Charles Dickens ‘A Christmas Carol, In Prose, Being A Ghost Story Of Christmas,’ 1843 (and a progenitor of awful ‘feel good’ television films that play on a loop once October arrives) set many of the traditions for a post-Victorian Christmas. Despite Scrooge’s apparent change of demeanour from a mean, grasping, exploitative loan shark he still remained a member of the capitalist class underpaying Bob Cratchit (a wage slave selling his labour power to Scrooge) even after the wage rise he was given. Upon reading this insight into the plight of the poor (all deserving) did the Victorian middle classes cry, thank god it’s them not me? Worth noting still is the warning of ‘Christmas Present’ when showing off two of Man’s children named Want and Ignorance. ‘Christmas Present’ admonishes his audience to beware of Ignorance the most. Ignorance needs to be converted to education so that chaotic capitalism can be replaced by a sane socialist society as soon as possible for everyone’s sake.

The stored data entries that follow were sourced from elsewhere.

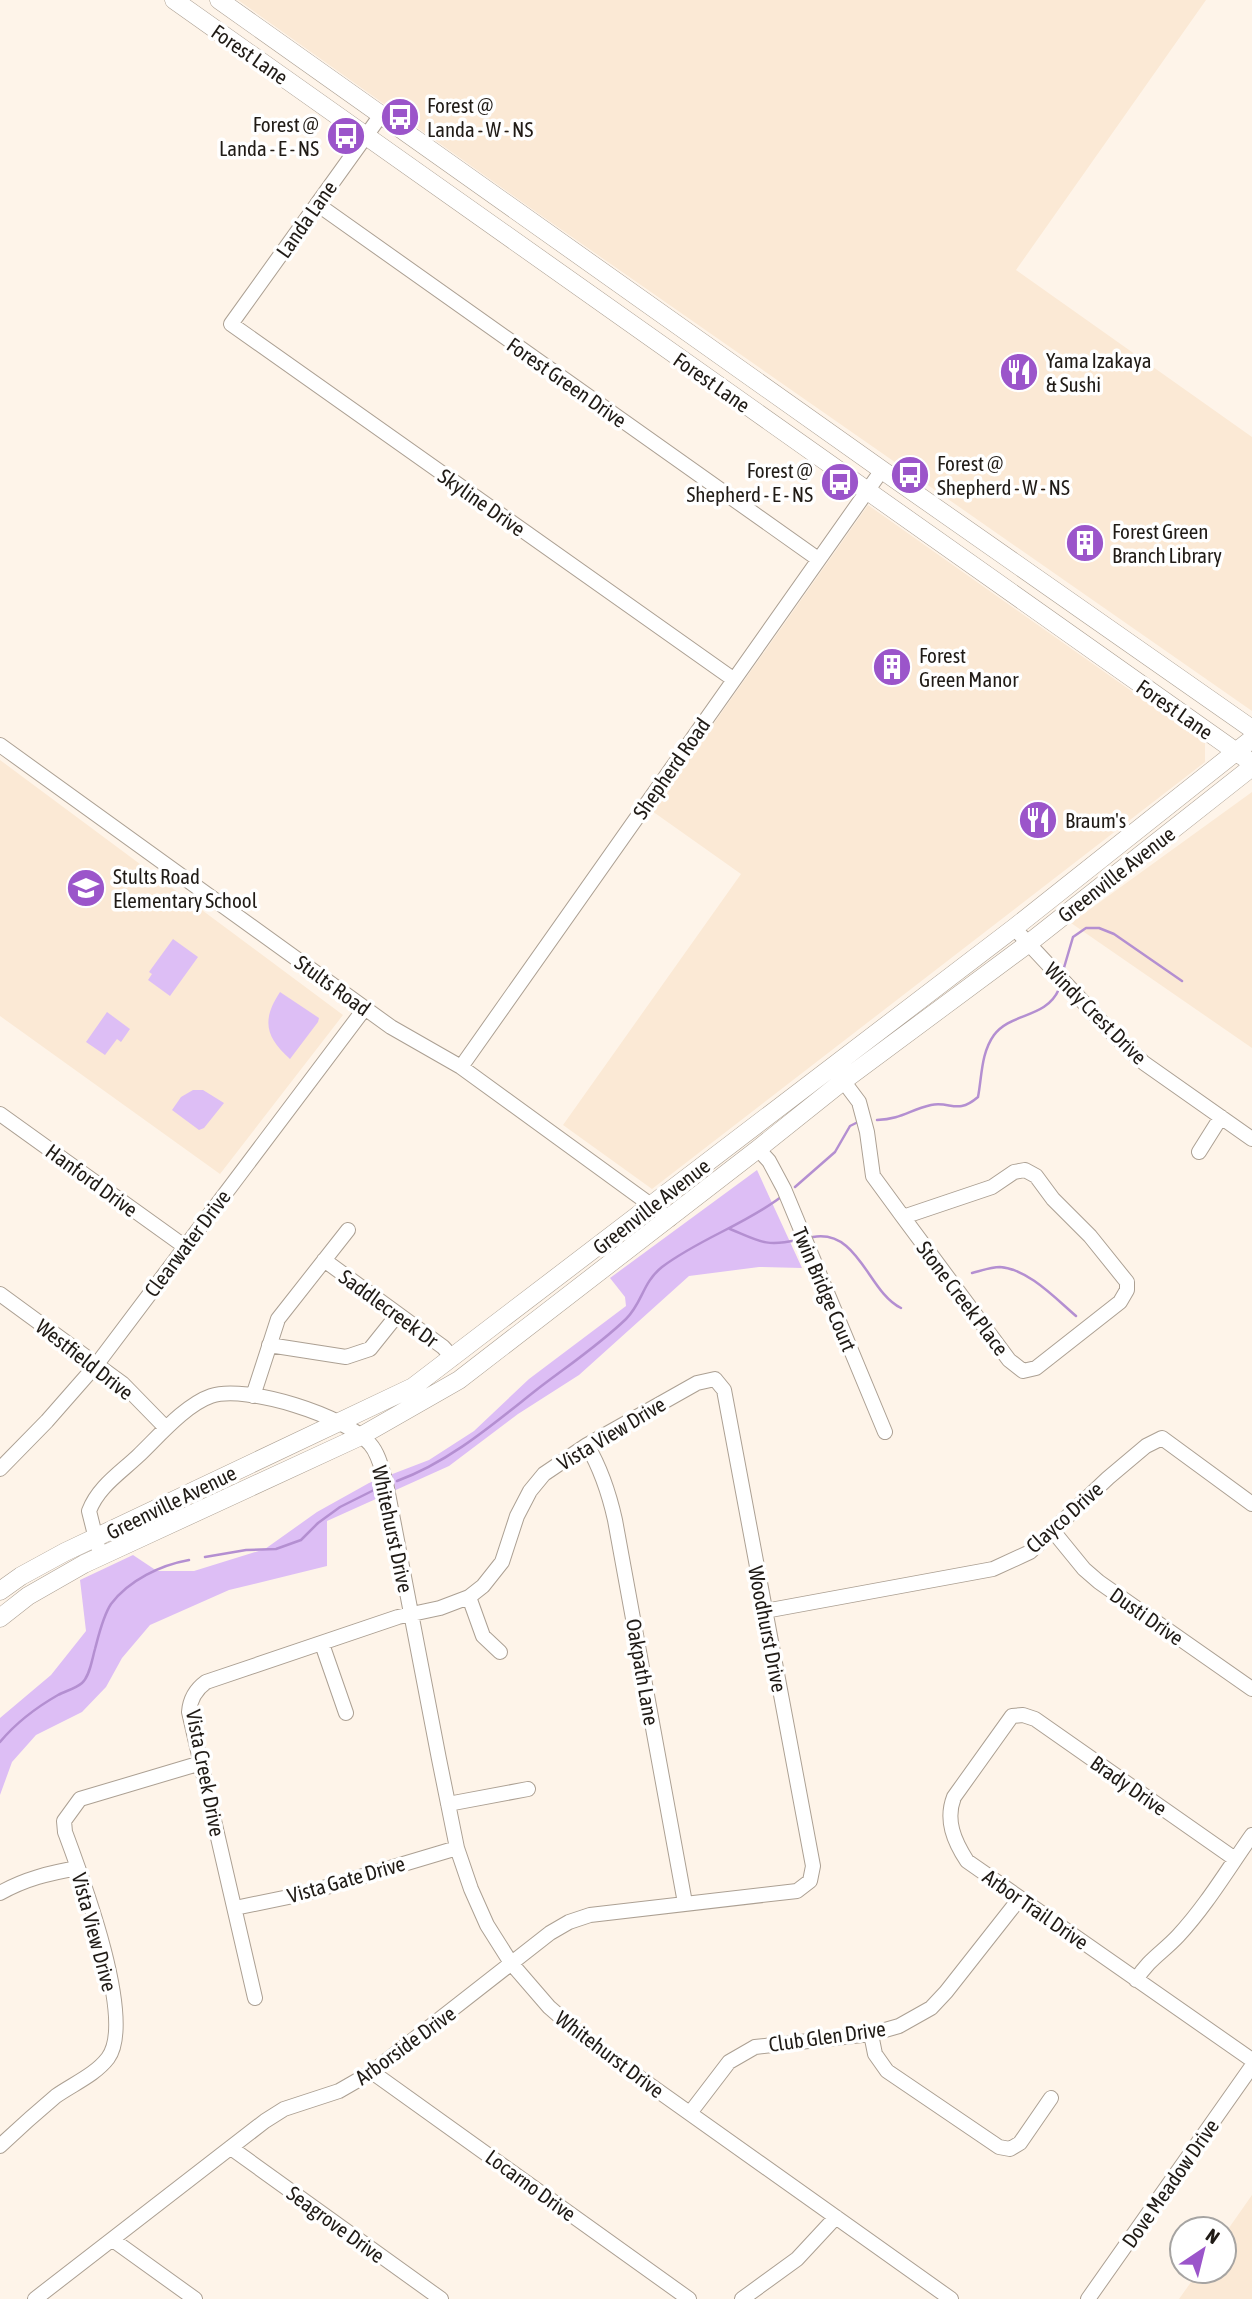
<svg xmlns="http://www.w3.org/2000/svg" width="1252" height="2299" font-family="'Asap Condensed',sans-serif">
  <style>
    .built { fill: #fbe9d5 }
    .green { fill: #ddbef5 }
    .lines { fill: none; stroke-linecap: round; stroke-linejoin: round }
    .stream { stroke: #b48fd1; stroke-width: 2.5 }
    .minor-casing { stroke: #aca093; stroke-width: 16 }
    .major-casing { stroke: #aca093; stroke-width: 19 }
    .minor { stroke: #fff; stroke-width: 14 }
    .major { stroke: #fff; stroke-width: 18 }
    .labels { text-anchor: middle; dominant-baseline: central; stroke-width: 7; stroke-linejoin: round; paint-order: stroke }
    .street-label { font-size: 21px; fill: #201b16; stroke: #fff }
    .poi-label { font-size: 21px; fill: #201b16; stroke: #fff; text-anchor: start }
  </style>
  <rect width="100%" height="100%" fill="#fef4e9"/>
  <!-- built -->
  <path class="built" d="M238,0H1206L1016,270L1252,437V711L539,214Z
    M868,505L1205,743V762L652,1189L563,1125L741,874L652,811Z
    M0,760L343,1015L220,1174L0,1016Z
    M1252,792V1048L1071,923Z
    M1252,2195V2299H1179L1199,2271H1224V2235Z"/>
  <!-- green -->
  <path class="green" d="M173,939L198,957L170,996L148,980L152,974L149,972Z
    M280,992L319,1018L318,1022L290,1059C266,1037 261,1021 280,992Z
    M107,1012L130,1029L121,1042L117,1039L105,1055L86,1042Z
    M193,1090H203L224,1103L204,1128L199,1130L172,1110L181,1097Z
    M757,1170L802,1268L759,1267L689,1276L579,1375L518,1414L449,1466L327,1521V1566L229,1590L150,1625L122,1658L106,1687L82,1712L36,1735L12,1762L0,1795V1718L51,1675L86,1631L80,1580L133,1555L157,1571H194L265,1549L317,1512L369,1483L429,1460L474,1431L529,1379L626,1306L625,1297L610,1278Z"/>
  <g class="lines">
    <!-- stream -->
    <path class="stream" d="M1063,971L1073,937L1086,928H1099L1114,934L1182,981
      M877,1120C902,1119 909,1110 931,1105C951,1101 957,1115 978,1097C982,1076 981,1053 994,1035C1011,1012 1046,1019 1059,989
      M795,1187L835,1152L850,1126L860,1121
      M730,1229C759,1241 765,1247 797,1240
      M813,1237C859,1229 868,1292 901,1308
      M972,1273C980,1271 991,1267 1000,1267C1028,1269 1055,1298 1076,1316
      M397,1481C449,1462 492,1425 535,1391C566,1367 598,1346 626,1319C643,1302 642,1283 662,1267C699,1239 744,1225 781,1197
      M205,1557L246,1550L276,1549L301,1540L318,1523L340,1507L380,1487
      M0,1742C15,1724 37,1707 58,1695C65,1691 75,1689 82,1683C90,1676 92,1659 95,1649C99,1634 103,1616 111,1604C129,1580 161,1565 189,1560"/>
    <!-- minor casing -->
    <g class="minor-casing">
      <path id="minor" d="M381,115L231,324L733,679
        M317,204L818,559
        M0,745L391,1027L461,1067L670,1219
        M1014,928L1113,1034L1144,1063L1252,1139
        M461,1067L882,470
        M838,1074L859,1102L867,1132L873,1176L903,1217
        M0,1114L184,1246
        M758,1149L769,1161L784,1189L885,1432
        M1199,1152L1221,1117
        M1025,1170L1036,1176L1053,1199L1090,1236L1127,1282V1290L1120,1302L1036,1368L1023,1371L1009,1360L903,1217L992,1187L1014,1172Z
        M324,1260L443,1347L453,1358
        M0,1294L123,1384L166,1428
        M269,1345L346,1357L370,1349L398,1314
        M253,1396L278,1319L348,1230
        M587,1445C601,1469 609,1493 615,1520L685,1903
        M0,1469L47,1421L97,1364L365,1008
        M1053,1531L1084,1569L1099,1582L1252,1689
        M98,1547L89,1511C98,1487 120,1473 138,1456C158,1437 185,1405 211,1396C246,1384 346,1416 370,1444C379,1454 382,1470 386,1483L439,1759L457,1848L471,1889L487,1925L511,1963L549,2007L588,2041L951,2299
        M469,1597L483,1636L500,1652
        M765,1611L993,1569L1030,1552L1108,1478L1146,1446L1162,1438L1252,1504
        M322,1644L346,1713
        M448,1804L528,1789
        M1235,1859L1035,1719L1023,1715L1012,1716L954,1797C945,1820 954,1841 967,1861L1252,2060
        M0,1893C25,1879 49,1873 78,1868
        M235,1908L303,1894L457,1848
        M1136,1980C1149,1959 1162,1953 1178,1936C1206,1906 1228,1869 1252,1835
        M871,2034L875,2054L887,2071L999,2147L1010,2149L1020,2143L1051,2098
        M372,2072L689,2299
        M690,2113L729,2062L755,2047L871,2034L899,2026L931,2008L946,1992L1020,1898
        M0,2146C18,2129 37,2112 56,2096C73,2084 95,2075 108,2058C136,2020 81,1875 65,1832L64,1821L80,1799L201,1763
        M231,2148L441,2299
        M113,2240L195,2299
        M35,2299L265,2121L284,2109L339,2091L372,2072L550,1933L569,1922L590,1915L797,1891L810,1881L813,1866L724,1390L715,1379L697,1383L587,1445L544,1474L530,1491L517,1516L502,1562L483,1586L469,1597L440,1608L398,1617L206,1682C195,1690 190,1699 189,1712L255,1998
        M742,2299L797,2259L836,2217
        M1088,2299L1252,2066"/>
    </g>
    <!-- major casing -->
    <g class="major-casing">
      <path id="major" d="M174,0L1245,758
        M219,0L882,470L1252,729
        M0,1591L21,1576L65,1552L413,1387L1014,928L1252,739
        M0,1618L28,1596L84,1564L361,1436L459,1380L758,1149L843,1081L1029,943L1252,767"/>
    </g>
    <!-- minor -->
    <use href="#minor" class="minor"/>
    <!-- major -->
    <use href="#major" class="major"/>
  </g>
  <!-- icons -->
  <defs>
    <g id="bus-disc" transform="scale(2.0125)"><circle r="9.5" fill="#9b55ca" stroke="#fff"/><path d="M-5-6H5V4H4V6H2V4H-2V6H-4V4H-5ZM-3.5-4V0h7V-4ZM-3.5 1.2v1.5H-2V1.2ZM2 1.2v1.5H3.5V1.2Z" fill="#fff"/></g>
    <g id="restaurant-disc" transform="scale(2.0125)"><circle r="9.5" fill="#9b55ca" stroke="#fff"/><path d="M-5-6h1v4h1v-4h1v4h1v-4h1v5L-1.5 .5V6h-2V.5L-5-1ZM5-6V6H3V1.5H1.5Q1.5-4 5-6Z" fill="#fff"/></g>
    <g id="building-disc" transform="scale(2.0125)"><circle r="9.5" fill="#9b55ca" stroke="#fff"/><path d="M-4-6H4V6H1V3H-1V6H-4ZM-2.5-4.3h1.7v1.8h-1.7ZM.8-4.3h1.7v1.8H.8ZM-2.5-1h1.7V.8h-1.7ZM.8-1h1.7V.8H.8Z" fill="#fff"/></g>
    <g id="school-disc" transform="scale(2.0125)"><circle r="9.5" fill="#9b55ca" stroke="#fff"/><path d="M0-5L7-2L0 1L-7-2ZM-4 1L0 2.5L4 1V4Q0 6-4 4Z" fill="#fff"/></g>
  </defs>
  <g fill-rule="evenodd">
    <use href="#bus-disc" x="400" y="117"/>
    <use href="#bus-disc" x="346" y="136"/>
    <use href="#restaurant-disc" x="1019" y="372"/>
    <use href="#bus-disc" x="910" y="475"/>
    <use href="#bus-disc" x="840" y="482"/>
    <use href="#building-disc" x="1085" y="543"/>
    <use href="#building-disc" x="892" y="667"/>
    <use href="#restaurant-disc" x="1038" y="820"/>
    <use href="#school-disc" x="86" y="888"/>
  </g>
  <g class="labels">
    <!-- street labels -->
    <g class="street-label">
      <text transform="translate(250 54) rotate(35)">Forest Lane</text>
      <text transform="translate(306 219) rotate(-55)">Landa Lane</text>
      <text transform="translate(567 382) rotate(35)">Forest Green Drive</text>
      <text transform="translate(712 382) rotate(35)">Forest Lane</text>
      <text transform="translate(482 502) rotate(35)">Skyline Drive</text>
      <text transform="translate(1175 709) rotate(35)">Forest Lane</text>
      <text transform="translate(671 768) rotate(-55)">Shepherd Road</text>
      <text transform="translate(1116 874) rotate(-38)">Greenville Avenue</text>
      <text transform="translate(333 985) rotate(36)">Stults Road</text>
      <text transform="translate(1096 1013) rotate(45)">Windy Crest Drive</text>
      <text transform="translate(92 1180) rotate(36)">Hanford Drive</text>
      <text transform="translate(651 1206) rotate(-38)">Greenville Avenue</text>
      <text transform="translate(187 1243) rotate(-53)">Clearwater Drive</text>
      <text transform="translate(825 1289) rotate(67)">Twin Bridge Court</text>
      <text transform="translate(963 1298) rotate(53)">Stone Creek Place</text>
      <text transform="translate(389 1308) rotate(36)">Saddlecreek Dr</text>
      <text transform="translate(85 1359) rotate(38)">Westfield Drive</text>
      <text transform="translate(611 1433) rotate(-31)">Vista View Drive</text>
      <text transform="translate(171 1502) rotate(-26)">Greenville Avenue</text>
      <text transform="translate(1064 1517) rotate(-42)">Clayco Drive</text>
      <text transform="translate(393 1529) rotate(78)">Whitehurst Drive</text>
      <text transform="translate(1147 1616) rotate(35)">Dusti Drive</text>
      <text transform="translate(768 1629) rotate(79)">Woodhurst Drive</text>
      <text transform="translate(643 1672) rotate(80)">Oakpath Lane</text>
      <text transform="translate(206 1773) rotate(79)">Vista Creek Drive</text>
      <text transform="translate(1129 1785) rotate(35)">Brady Drive</text>
      <text transform="translate(346 1879) rotate(-16)">Vista Gate Drive</text>
      <text transform="translate(1036 1909) rotate(35)">Arbor Trail Drive</text>
      <text transform="translate(95 1932) rotate(75)">Vista View Drive</text>
      <text transform="translate(827 2036) rotate(-8)">Club Glen Drive</text>
      <text transform="translate(405 2045) rotate(-36)">Arborside Drive</text>
      <text transform="translate(610 2054) rotate(37)">Whitehurst Drive</text>
      <text transform="translate(1170 2183) rotate(-55)">Dove Meadow Drive</text>
      <text transform="translate(531 2185) rotate(36)">Locarno Drive</text>
      <text transform="translate(336 2224) rotate(36)">Seagrove Drive</text>
    </g>
    <!-- poi labels -->
    <g class="poi-label">
      <text x="427" y="105">Forest @<tspan x="427" dy="24">Landa - W - NS</tspan></text>
      <text x="319" y="124" text-anchor="end">Forest @<tspan x="319" dy="24">Landa - E - NS</tspan></text>
      <text x="1046" y="360">Yama Izakaya<tspan x="1046" dy="24">&amp; Sushi</tspan></text>
      <text x="937" y="463">Forest @<tspan x="937" dy="24">Shepherd - W - NS</tspan></text>
      <text x="813" y="470" text-anchor="end">Forest @<tspan x="813" dy="24">Shepherd - E - NS</tspan></text>
      <text x="1112" y="531">Forest Green<tspan x="1112" dy="24">Branch Library</tspan></text>
      <text x="919" y="655">Forest<tspan x="919" dy="24">Green Manor</tspan></text>
      <text x="1065" y="820">Braum's</text>
      <text x="113" y="876">Stults Road<tspan x="113" dy="24">Elementary School</tspan></text>
    </g>
  </g>
  <!-- north arrow -->
  <g transform="translate(1203 2250) rotate(35)"><circle r="33" fill="#ffffff" stroke="#a6a4a2" stroke-width="2"/>
  <path d="M0-5L12 26L0 18L-12 26Z" fill="#9b55ca"/>
  <text y="-10" font-size="19" font-weight="bold" text-anchor="middle" fill="#201b16">N</text>
  </g>
</svg>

‘Eat, drink’ depends on whether the supply chains are still intact and irrational locust behaviour hasn’t swept the shelves cleaner than vultures on a wildebeest carcass in the Serengeti. Be merry? The human spirit is always able to find something positive in the most dire of circumstances. Acceptance of a bad situation while saying, gosh it’s terrible but there’s nothing we can do about it, is not acceptable however. After one of the most dramatic years which continuing on may have profound negative societal changes in global society it is no longer good enough to complainingly accept what is being implemented. Contrary to what a Tory leader once said, there is an alternative.

A 1961 British film, ‘The Day the Earth Caught Fire’, has the planet heading toward the Sun following some drastic efforts caused by USA and Soviet nuclear testing. Awaiting the result of alleviative action, the newspaper, around which the film revolves, has to prepare its headlines for two possibilities: ‘World Saved’ and ‘World Doomed’. Spoiler alert. World saved. Probably. Merry Christmas?